Widescreen: Archipelago

Writer-director Joanna Hogg’s second feature will try the patience of its audience. And it shows how British film-making has lost its way
February 23, 2011
Edward (Tom Hiddleston) in Archipelago: watching this film is like “staring at a cryptic crossword”




ArchipelagoOn general release from 4th March

Viewers try to understand the point of a plot that barely moves. The screenplay is snatches of inconsequential dialogue filled with “ums” and “errs,” followed by long periods of silence. Do they signify approaching menace or approaching banality? Do they mean something or nothing? A painter appears on the screen, and for no particular reason assesses the relative merits of realism and abstraction. Why? Did writer-director Joanna Hogg think up his role so that she could reflect on the nature of her film-making or is she trying to offer the audience a hint of how she will resolve what tension there is?

Like so many art-house films, watching Archipelago is like staring at a cryptic crossword. The audience assumes that the director has filmed scenes for a reason, and the slowness of the action and dullness of the dialogue will lead to a finale when all that had appeared random will fit. Yet at the back of their minds lingers the doubt that the compiler has made a mistake, and there is no solution to the puzzle.

Patricia has invited her grown-up children, the tormented Edward and the brittle, argumentative Cynthia, to a holiday home in the Isles of Scilly. All three are desperate and insecure. The mother yearns for the father to join them and make the family holiday complete. Every line on Edward’s face quivers with doubt as he wonders whether to leave his girlfriend to work in Africa. Cynthia is spiky and spiteful, and locked in her own private hell. They paint with a local artist and walk on the beach. Everyone waits for the father. He phones to say he will not join them. Patricia spews out her hatred of her husband. But she is English and calms down, and the family put on a brave face and carry on living with unhappiness.
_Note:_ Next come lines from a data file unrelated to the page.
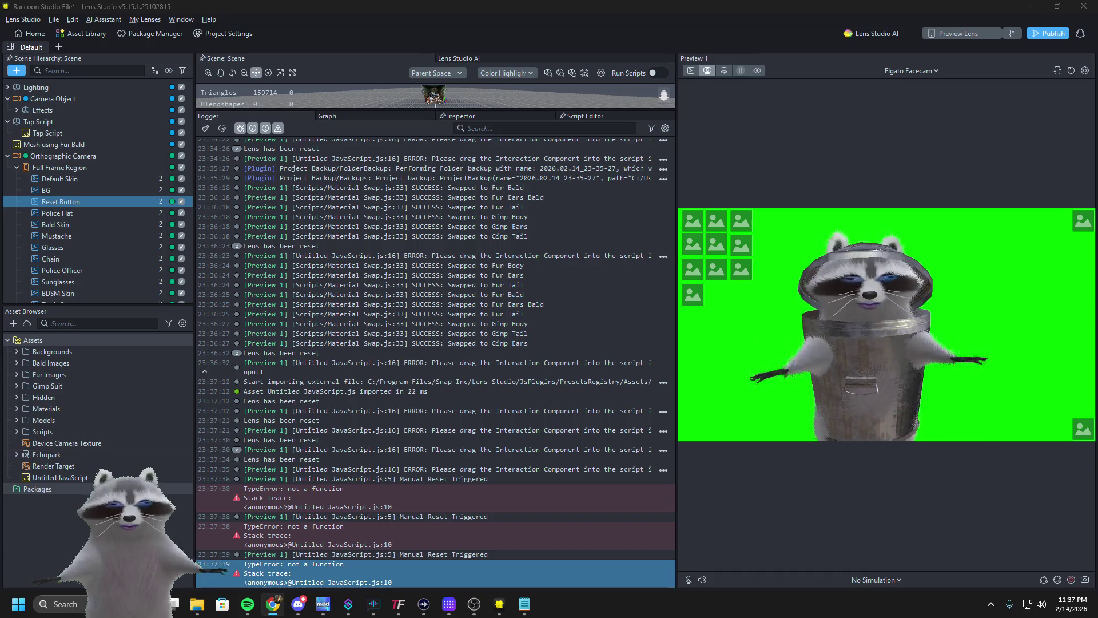
click(67, 477)
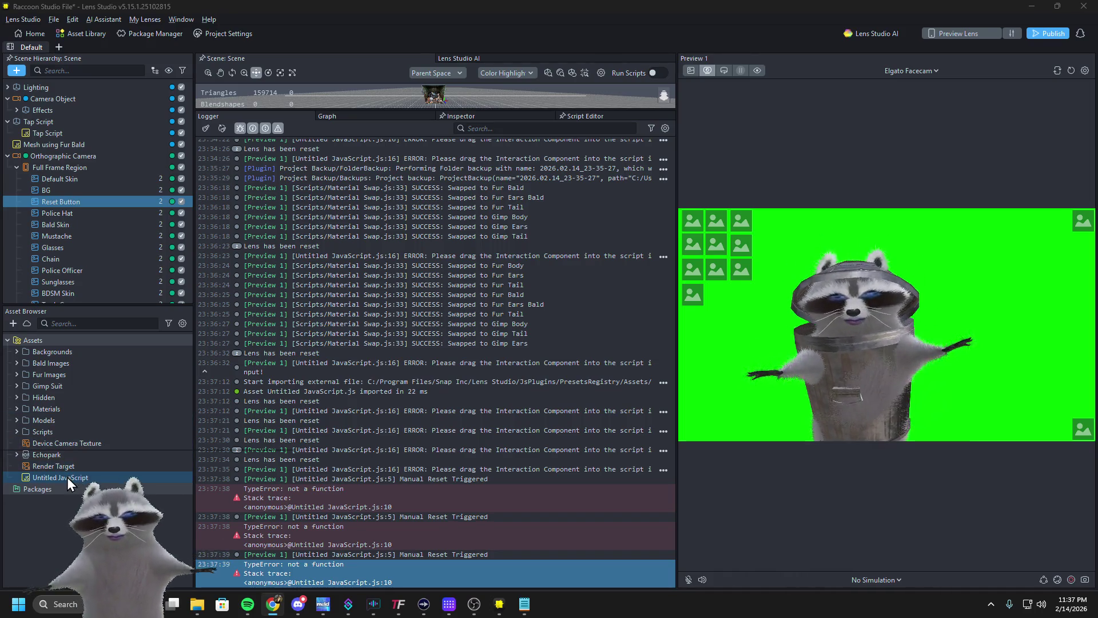
click(83, 453)
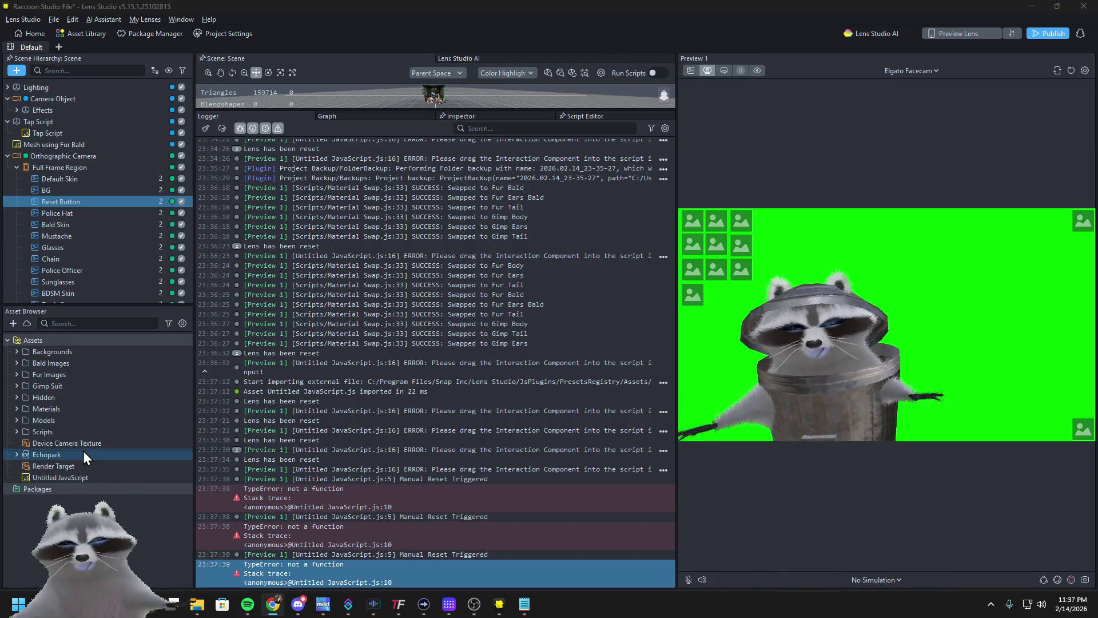
double_click(52, 475)
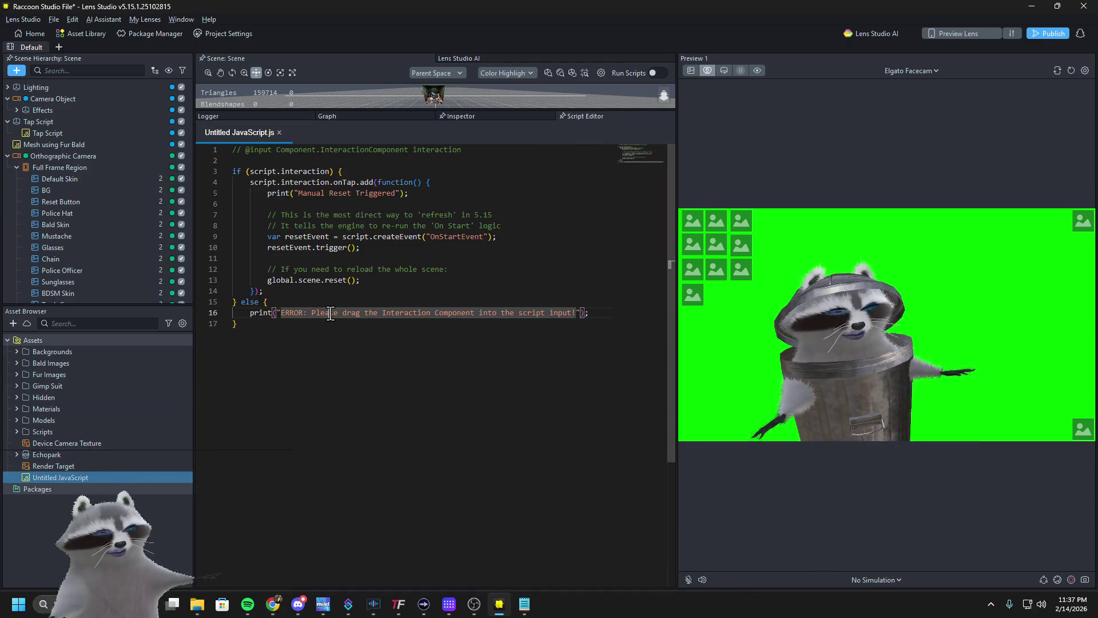
Replace the script with the pasted TapEvent code calling global.scene.reset(), then show the desktop
key(ctrl+a)
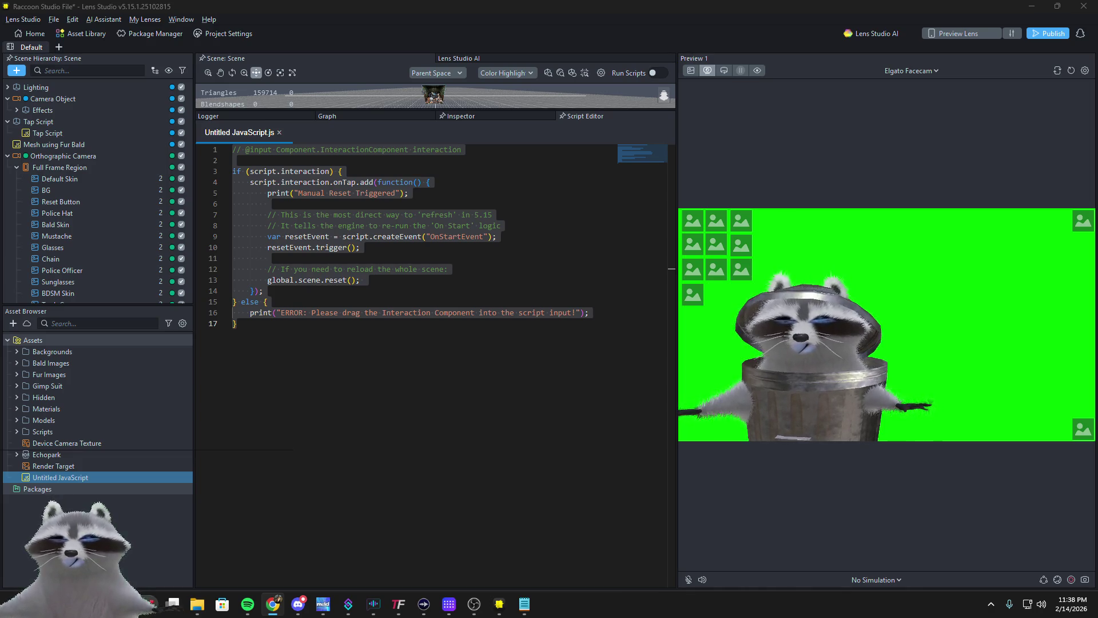
click(318, 312)
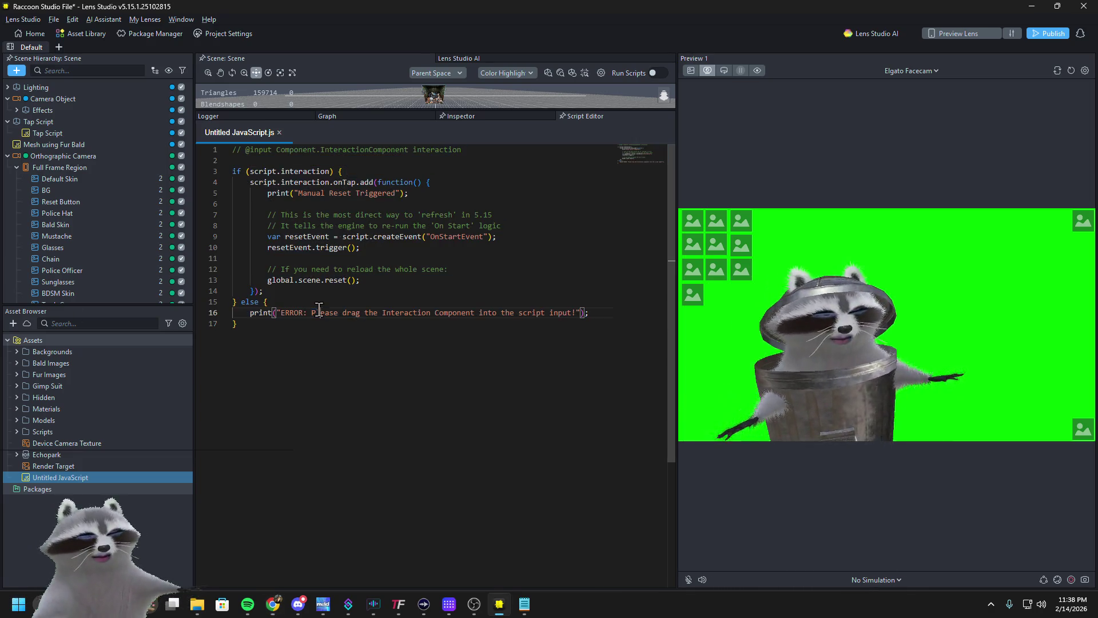
key(ctrl+a)
key(ctrl+v)
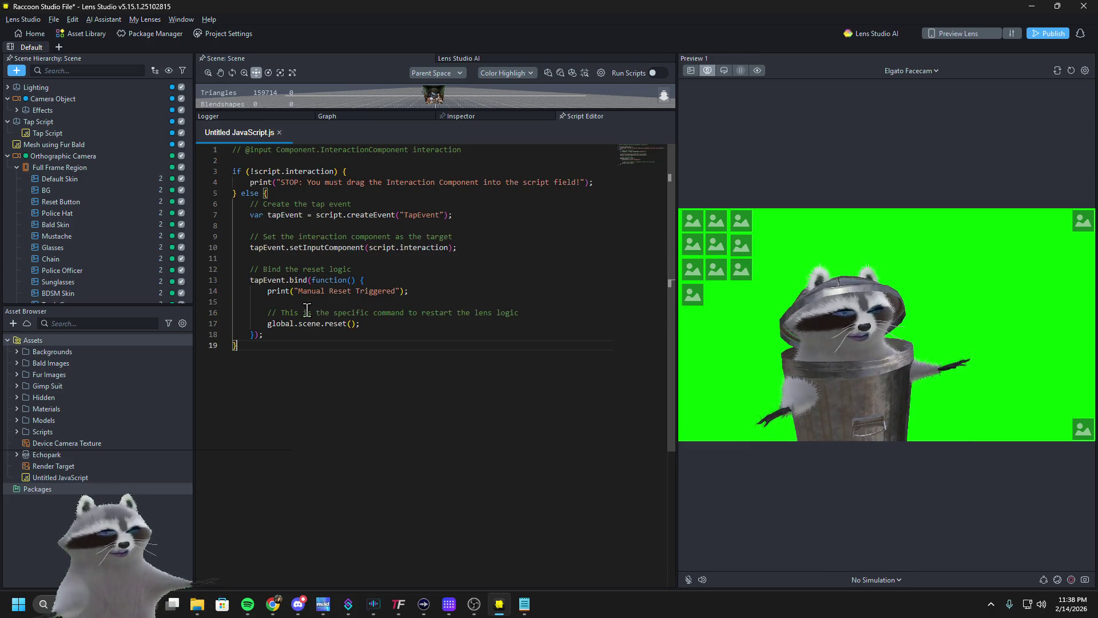
key(super+d)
“Art-house” is the best term for the kind of film Joanna Hogg has made. “High art” does not work because Archipelago is all surfaces. Hogg has no story to tell; she offers no moral or personal resolution and no insight into the human condition.

Which is not to say that she is an artistic failure. She is a good director, who may become a great one. She shoots landscapes with enormous care and confidence and minutely observes the embarrassments and miseries of the English upper-middle class. Although some may complain they can get that at home, those who are prepared to stick with her will see a handful of exquisitely prepared and executed scenes.

Although Hogg worked with Derek Jarman when she was young, she earned her living for much of her career making music videos and directing episodes of Casualty and EastEnders. In interviews she brushes off her past. Perhaps she sees her popular film-making as hack work to pay the bills. Certainly, viewers of Archipelago will notice that she brings nothing that she learned from communicating to a mass audience to her conversation with the niche one.

Critics hail Hogg as an authentic British “auteur,” and in the sense that she directs her own scripts she is the cinematic equivalent of a novelist presenting a unique individual vision. But if you want to understand why Britain, which once prided itself on its ability to produce intelligent dramas, has been so decisively surpassed by America, then Hogg’s decision to place an insurmountable wall between the elite and the popular is revealing.

The American, and increasingly European, television dramas that appeal on many levels to large and intelligent audiences cannot be created within Britain’s aesthetic apartheid. We do not have America’s teams of writers, producers and directors, who understand the lesson of the golden age of Hollywood that film can be at its best when it is a collective endeavour.

The British do not collaborate or mix the high and the low. There is an elite culture and then there is a mass culture, and the space in between, where most artists for most of history have wanted to live, is increasingly narrow.